Dans la logique de défiance du projet de loi à l'égard des juges, cet article vise à retirer littéralement au juge une faculté jusqu'ici discrétionnaire, celle de prononcer une injonction de soins.
Dans le régime actuellement en vigueur, le juge dispose d'une marge d'appréciation qui lui permet de ne pas ordonner l'injonction de soins même si une expertise conclut à sa nécessité.
Cette liberté nous semble importante : elle traduit un respect du principe d'individualisation de la peine et donne au juge la possibilité d'adapter le prononcé de l'injonction de soins sans que cette dernière prenne le caractère d'une sanction.
L'article 5 vient balayer le caractère facultatif du prononcé de l'injonction de soins en le transformant en obligation : le juge ne pourra plus se soustraire à l'avis de l'expert psychiatre.
Une telle psychiatrisation de la justice appelle quelques commentaires.
Tout d'abord, elle porte atteinte au pouvoir du juge d'individualiser la peine. Gardien des libertés individuelles en vertu de la Constitution, le juge se transforme en un simple exécutant, qui obéit à une autorité médicale devenue omnipotente et omnisciente.
Il convient tout de même de rappeler que le principe d'individualisation de la peine est un des principes fondamentaux de notre droit pénal. Il permet à un juge de reconnaître une personne responsable, même si une expertise psychiatrique a conclu à l'irresponsabilité.
Il est une garantie de l'étanchéité des compétences : un médecin soigne, un juge prononce des sanctions, tous deux collaborant dans la recherche d'une meilleure prise en compte de l'intérêt du condamné.
Confier un pouvoir quasi juridictionnel à un expert psychiatre porte gravement atteinte aux principes de séparation des pouvoirs et d'indépendance des juges.
Par ailleurs, il impose à ces mêmes psychiatres des sujétions qui vont bien au-delà de leur champ de compétence.
Dès lors que l'injonction de soins devient une obligation, un transfert des responsabilités du juge vers le médecin s'opère, et cela dans une indifférence totale vis-à-vis de la déontologie médicale.
Penser que l'expert peut à lui seul décider d'une injonction de soins, c'est miser de manière aveugle et simpliste sur les vertus des soins imposés pour lutter contre la récidive.

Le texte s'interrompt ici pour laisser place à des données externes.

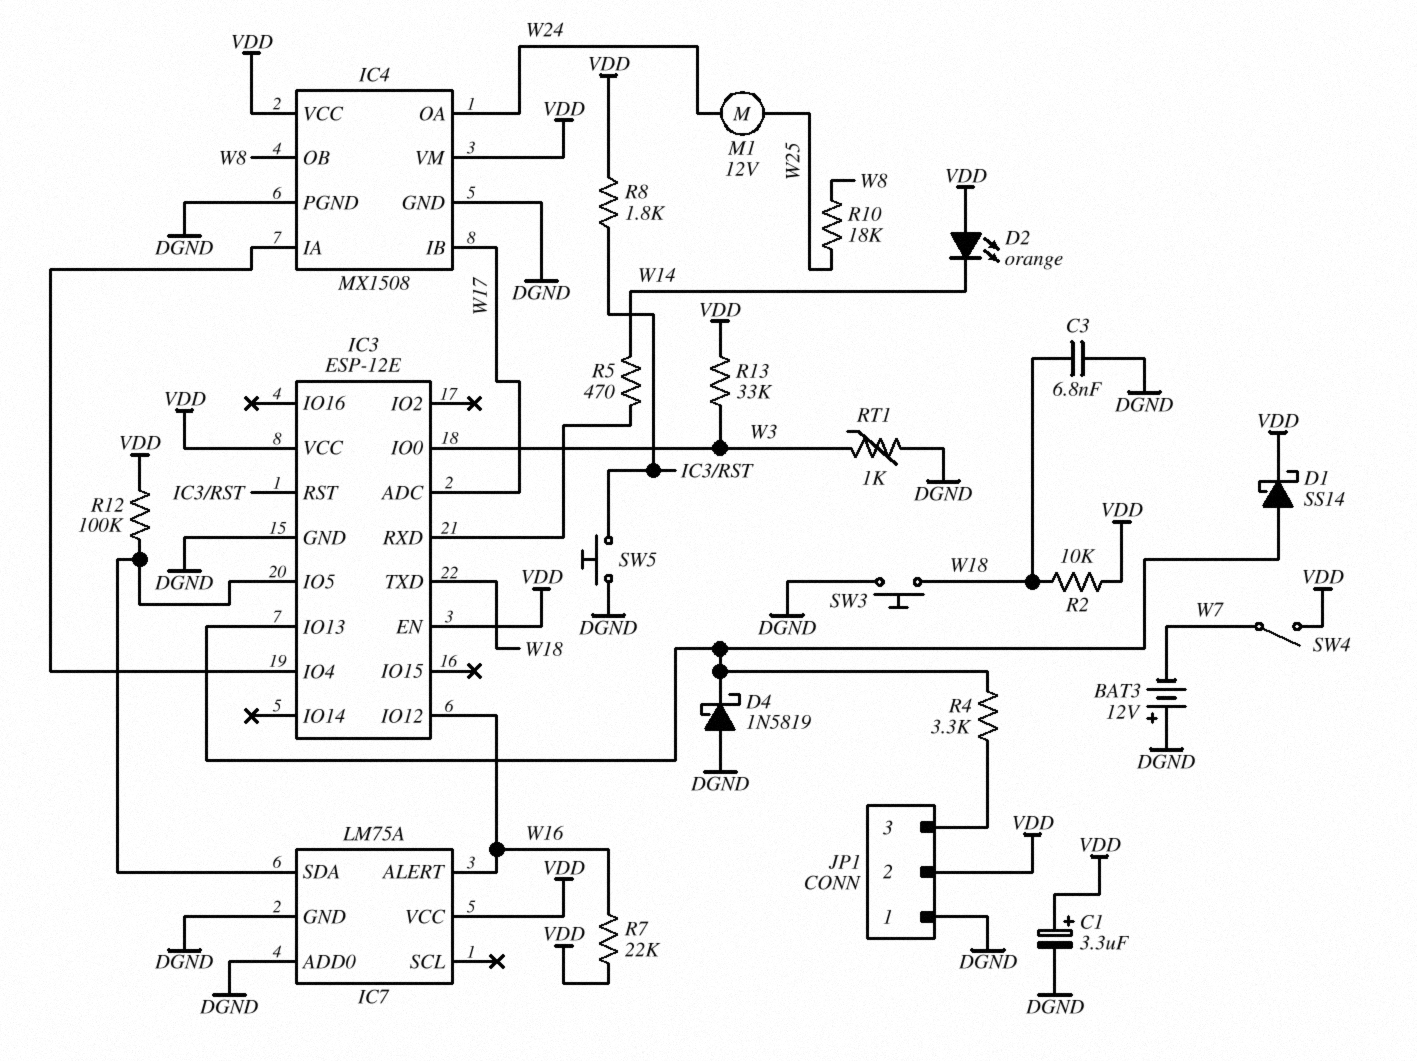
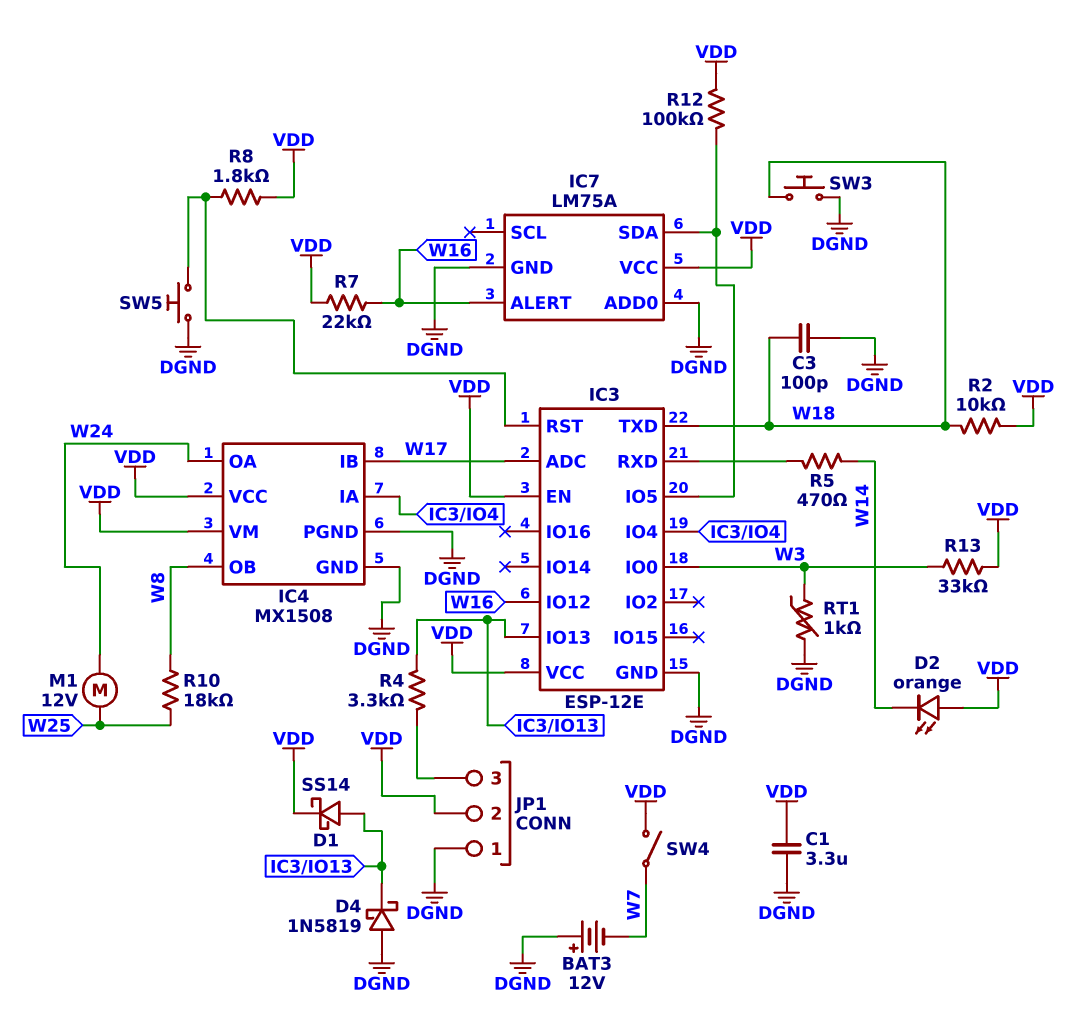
C1: 3.3uF (plus VDD, minus DGND) -> 3.3uF (DGND, VDD)
C3: 6.8nF (DGND, W18) -> 100pF (DGND, W18)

Un second point mérite toute notre attention : la suppression de l'exigence d'une double expertise pour certains crimes.
La double expertise psychiatrique n'est pas, dans ce domaine, une procédure factice : elle permet une meilleure appréhension de la nécessité de l'injonction de soins et, en l'absence d'une concordance des expertises, rend caduque toute tentative d'imposer des soins à une personne qui n'en a pas besoin.
La nécessité d'une concordance des expertises, qui constituait une garantie d'objectivité, devient une chimère avec ce projet de loi.
La généralisation de l'injonction thérapeutique se révèle dangereuse, non seulement en ce qu'elle entame le pouvoir d'appréciation du juge, mais également en ce qu'elle transfère sur les épaules d'un seul expert la responsabilité d'une mission périlleuse : imposer des soins, en contradiction totale avec le principe du consentement aux soins, corollaire du principe de l'inviolabilité du corps humain.
Pour toutes ces raisons, nous avons déposé un amendement visant à supprimer l'article 5.